- _YOUR GOAL_:
Among the entries, find each line that includes the string "causal" and list it.

- _MATERIAL TO PROCESS_:
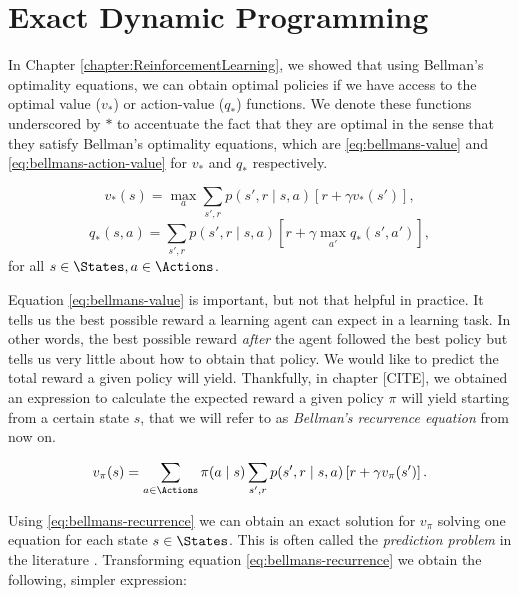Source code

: \section{Exact Dynamic Programming}
In Chapter \ref{chapter:ReinforcementLearning}, we showed that using Bellman's
optimality equations, we can obtain optimal policies if we have access to the
optimal value ($v_*$) or action-value ($q_{*}$) functions. We denote these
functions underscored by $*$ to accentuate the fact that they are optimal in the
sense that they satisfy Bellman's optimality equations, which are
\eqref{eq:bellmans-value} and \eqref{eq:bellmans-action-value} for $v_*$ and
$q_*$ respectively. 


\begin{equation}
\label{eq:bellmans-value}
v_{*}(s) = \max_{a} \sum_{s', r} p(s', r \mid s, a) \left[ r + \gamma v_{*} (s')
\right],
\end{equation}
\begin{equation}
\label{eq:bellmans-action-value}
q_{*}(s, a) = \sum_{s', r} p(s', r \mid s, a) \left[ r + \gamma \max_{a'} q_{*}
(s', a') \right],
\end{equation}
for all $s \in \States, a \in \Actions$.

Equation \eqref{eq:bellmans-value} is important, but not that helpful in
practice. It tells us the best possible reward a learning agent can expect in a
learning task. In other words, the best possible reward \textit{after} the agent
followed the best policy but tells us very little about how to obtain that
policy. We would like to predict the total reward a given policy will
yield. Thankfully, in chapter [CITE], we obtained an expression to calculate the
expected reward a given policy $\pi$ will yield starting from a certain state
$s$, that we will refer to as \textit{Bellman's recurrence equation} from now
on. 

\begin{equation}
\label{eq:bellmans-recurrence}
v_\pi (s) = \sum_{a \in \Actions} \pi(a \mid s) \sum_{s', r} p(s', r \mid s, a) \left[ r + \gamma v_{\pi}(s') \right].
\end{equation}

Using \eqref{eq:bellmans-recurrence} we can obtain an exact solution for $v_\pi$
solving one equation for each state $s \in \States$. This is often called the
\textit{prediction problem} in the literature \cite[Chapter~4.1]{SuttonBarto}.
Transforming equation \eqref{eq:bellmans-recurrence} we obtain the following,
simpler expression:


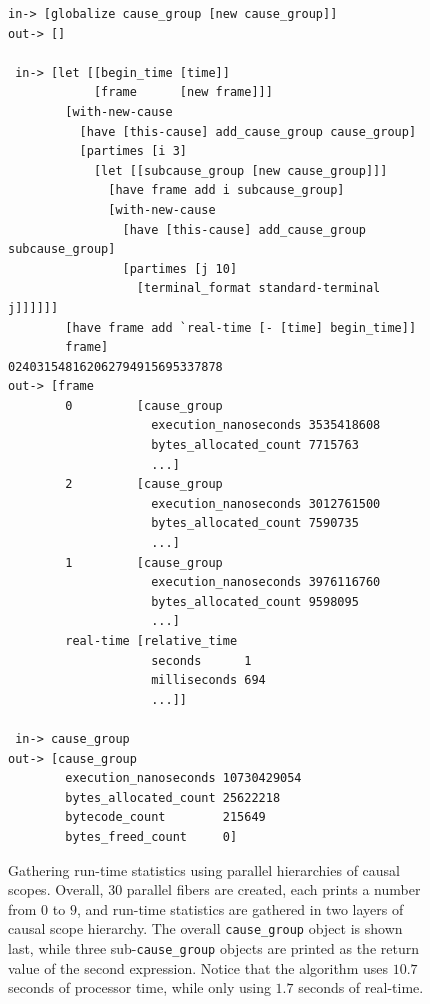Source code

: \begin{figure}[h]
\centering
{\scriptsize
\begin{Verbatim}[frame=single]
 in-> [globalize cause_group [new cause_group]]
out-> []

 in-> [let [[begin_time [time]]
            [frame      [new frame]]]
        [with-new-cause
          [have [this-cause] add_cause_group cause_group]
          [partimes [i 3]
            [let [[subcause_group [new cause_group]]]
              [have frame add i subcause_group]
              [with-new-cause
                [have [this-cause] add_cause_group subcause_group]
                [partimes [j 10]
                  [terminal_format standard-terminal j]]]]]]
        [have frame add `real-time [- [time] begin_time]]
        frame]
024031548162062794915695337878                      
out-> [frame
        0         [cause_group
                    execution_nanoseconds 3535418608
                    bytes_allocated_count 7715763
                    ...]
        2         [cause_group
                    execution_nanoseconds 3012761500
                    bytes_allocated_count 7590735
                    ...]
        1         [cause_group
                    execution_nanoseconds 3976116760
                    bytes_allocated_count 9598095
                    ...]
        real-time [relative_time
                    seconds      1
                    milliseconds 694
                    ...]]

 in-> cause_group
out-> [cause_group
        execution_nanoseconds 10730429054
        bytes_allocated_count 25622218
        bytecode_count        215649
        bytes_freed_count     0]
\end{Verbatim}
}
\caption[Gathering run-time statistics using parallel hierarchies of
  causal scopes.]{Gathering run-time statistics using parallel
  hierarchies of causal scopes.  Overall, $30$ parallel fibers are
  created, each prints a number from $0$ to $9$, and run-time
  statistics are gathered in two layers of causal scope hierarchy.
  The overall {\tt{cause\_group}} object is shown last, while three
  sub-{\tt{cause\_group}} objects are printed as the return value of
  the second expression.  Notice that the algorithm uses $10.7$
  seconds of processor time, while only using $1.7$ seconds of
  real-time.}
\label{figure:hierarchical_cause_group_statistics}
\end{figure}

- _OUTPUT_:
  causal scopes.]{Gathering run-time statistics using parallel
  hierarchies of causal scopes.  Overall, $30$ parallel fibers are
  statistics are gathered in two layers of causal scope hierarchy.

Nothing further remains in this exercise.